For this exercise, write each entry below out precisely and omit the pictures.

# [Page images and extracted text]
------------------------------

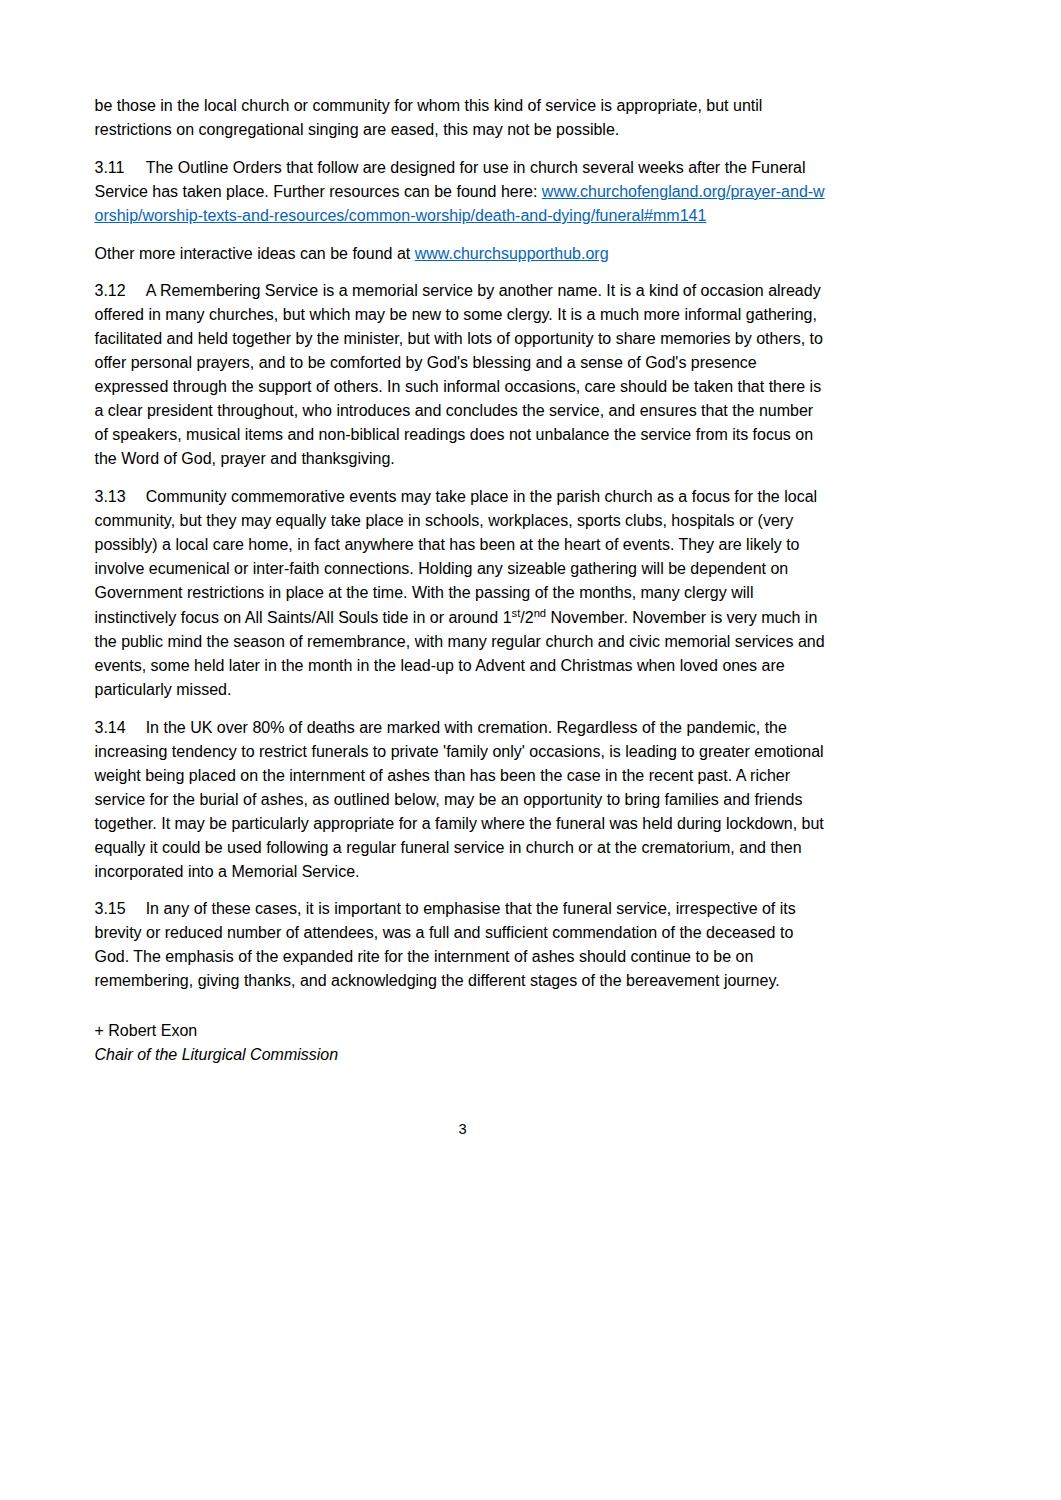be those in the local church or community for whom this kind of service is appropriate, but until restrictions on congregational singing are eased, this may not be possible.
3.11 The Outline Orders that follow are designed for use in church several weeks after the Funeral Service has taken place. Further resources can be found here: www.churchofengland.org/prayer-and-worship/worship-texts-and-resources/common-worship/death-and-dying/funeral#mm141
Other more interactive ideas can be found at www.churchsupporthub.org
3.12 A Remembering Service is a memorial service by another name. It is a kind of occasion already offered in many churches, but which may be new to some clergy. It is a much more informal gathering, facilitated and held together by the minister, but with lots of opportunity to share memories by others, to offer personal prayers, and to be comforted by God's blessing and a sense of God's presence expressed through the support of others. In such informal occasions, care should be taken that there is a clear president throughout, who introduces and concludes the service, and ensures that the number of speakers, musical items and non-biblical readings does not unbalance the service from its focus on the Word of God, prayer and thanksgiving.
3.13 Community commemorative events may take place in the parish church as a focus for the local community, but they may equally take place in schools, workplaces, sports clubs, hospitals or (very possibly) a local care home, in fact anywhere that has been at the heart of events. They are likely to involve ecumenical or inter-faith connections. Holding any sizeable gathering will be dependent on Government restrictions in place at the time. With the passing of the months, many clergy will instinctively focus on All Saints/All Souls tide in or around 1st/2nd November. November is very much in the public mind the season of remembrance, with many regular church and civic memorial services and events, some held later in the month in the lead-up to Advent and Christmas when loved ones are particularly missed.
3.14 In the UK over 80% of deaths are marked with cremation. Regardless of the pandemic, the increasing tendency to restrict funerals to private 'family only' occasions, is leading to greater emotional weight being placed on the internment of ashes than has been the case in the recent past. A richer service for the burial of ashes, as outlined below, may be an opportunity to bring families and friends together. It may be particularly appropriate for a family where the funeral was held during lockdown, but equally it could be used following a regular funeral service in church or at the crematorium, and then incorporated into a Memorial Service.
3.15 In any of these cases, it is important to emphasise that the funeral service, irrespective of its brevity or reduced number of attendees, was a full and sufficient commendation of the deceased to God. The emphasis of the expanded rite for the internment of ashes should continue to be on remembering, giving thanks, and acknowledging the different stages of the bereavement journey.
+ Robert Exon
Chair of the Liturgical Commission
3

------------------------------

# [PROBLEM SOLUTION]
be those in the local church or community for whom this kind of service is appropriate, but until restrictions on congregational singing are eased, this may not be possible.
3.11 The Outline Orders that follow are designed for use in church several weeks after the Funeral Service has taken place. Further resources can be found here: www.churchofengland.org/prayer-and-worship/worship-texts-and-resources/common-worship/death-and-dying/funeral#mm141
Other more interactive ideas can be found at www.churchsupporthub.org
3.12 A Remembering Service is a memorial service by another name. It is a kind of occasion already offered in many churches, but which may be new to some clergy. It is a much more informal gathering, facilitated and held together by the minister, but with lots of opportunity to share memories by others, to offer personal prayers, and to be comforted by God's blessing and a sense of God's presence expressed through the support of others. In such informal occasions, care should be taken that there is a clear president throughout, who introduces and concludes the service, and ensures that the number of speakers, musical items and non-biblical readings does not unbalance the service from its focus on the Word of God, prayer and thanksgiving.
3.13 Community commemorative events may take place in the parish church as a focus for the local community, but they may equally take place in schools, workplaces, sports clubs, hospitals or (very possibly) a local care home, in fact anywhere that has been at the heart of events. They are likely to involve ecumenical or inter-faith connections. Holding any sizeable gathering will be dependent on Government restrictions in place at the time. With the passing of the months, many clergy will instinctively focus on All Saints/All Souls tide in or around 1st/2nd November. November is very much in the public mind the season of remembrance, with many regular church and civic memorial services and events, some held later in the month in the lead-up to Advent and Christmas when loved ones are particularly missed.
3.14 In the UK over 80% of deaths are marked with cremation. Regardless of the pandemic, the increasing tendency to restrict funerals to private 'family only' occasions, is leading to greater emotional weight being placed on the internment of ashes than has been the case in the recent past. A richer service for the burial of ashes, as outlined below, may be an opportunity to bring families and friends together. It may be particularly appropriate for a family where the funeral was held during lockdown, but equally it could be used following a regular funeral service in church or at the crematorium, and then incorporated into a Memorial Service.
3.15 In any of these cases, it is important to emphasise that the funeral service, irrespective of its brevity or reduced number of attendees, was a full and sufficient commendation of the deceased to God. The emphasis of the expanded rite for the internment of ashes should continue to be on remembering, giving thanks, and acknowledging the different stages of the bereavement journey.
+ Robert Exon
Chair of the Liturgical Commission
3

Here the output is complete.